• _WHAT YOU ARE ASKED TO DO_
Look through the data below. Collect every line where the word "down" occurs.

Top of INPUT FOR THIS TASK

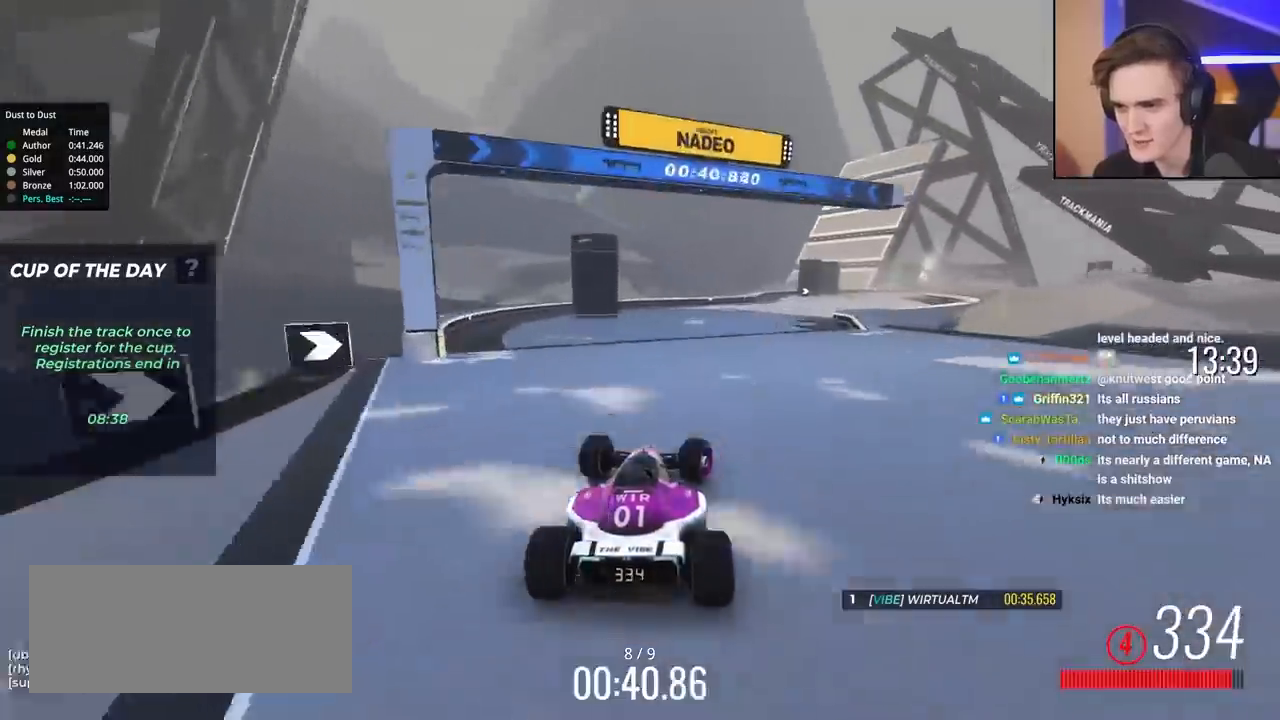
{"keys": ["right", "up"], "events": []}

Bottom of INPUT FOR THIS TASK
Top of INPUT FOR THIS TASK

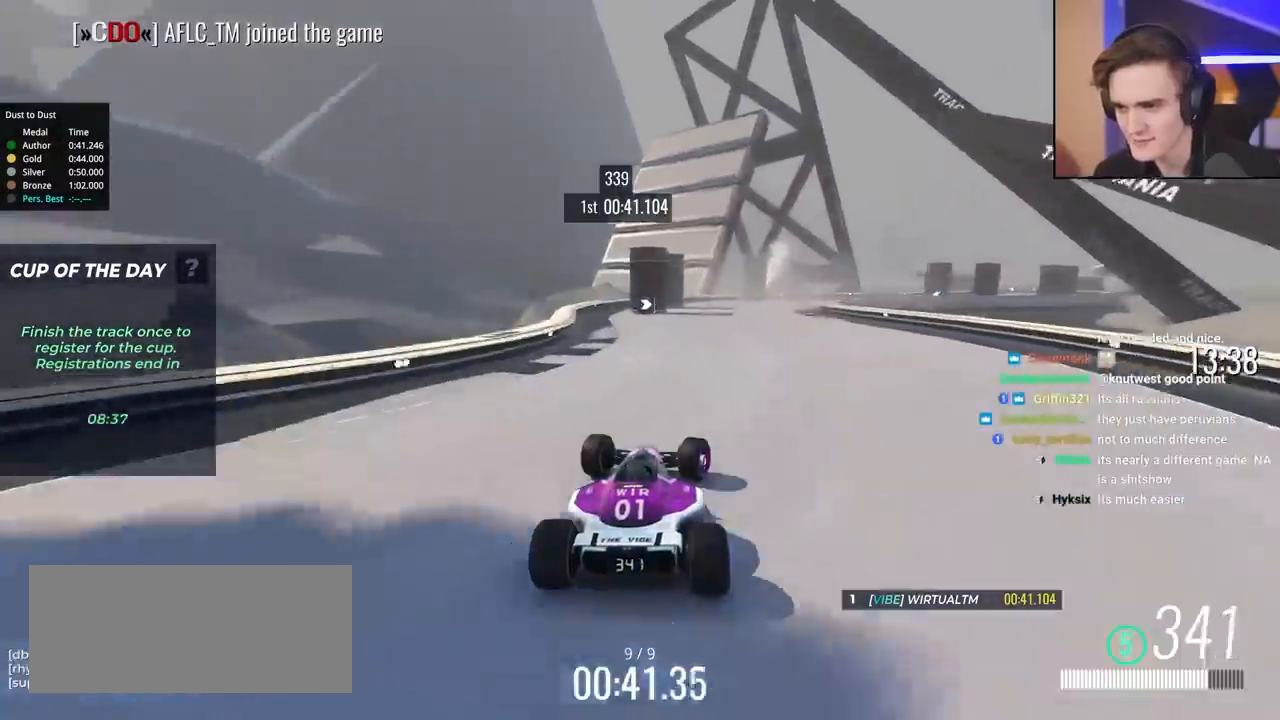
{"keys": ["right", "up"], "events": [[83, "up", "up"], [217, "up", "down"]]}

Bottom of INPUT FOR THIS TASK
Top of INPUT FOR THIS TASK

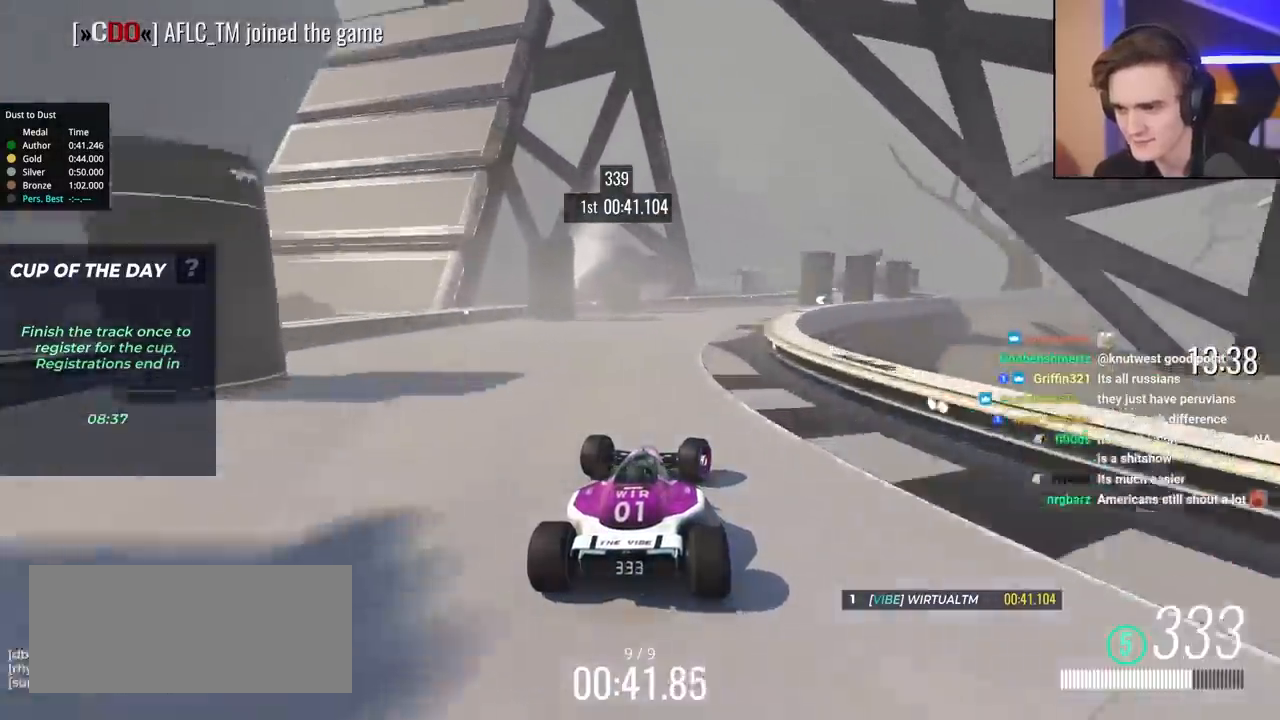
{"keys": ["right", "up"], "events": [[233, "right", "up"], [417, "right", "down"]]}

Bottom of INPUT FOR THIS TASK

• _FINISHED TASK_
{"keys": ["right", "up"], "events": [[83, "up", "up"], [217, "up", "down"]]}
{"keys": ["right", "up"], "events": [[233, "right", "up"], [417, "right", "down"]]}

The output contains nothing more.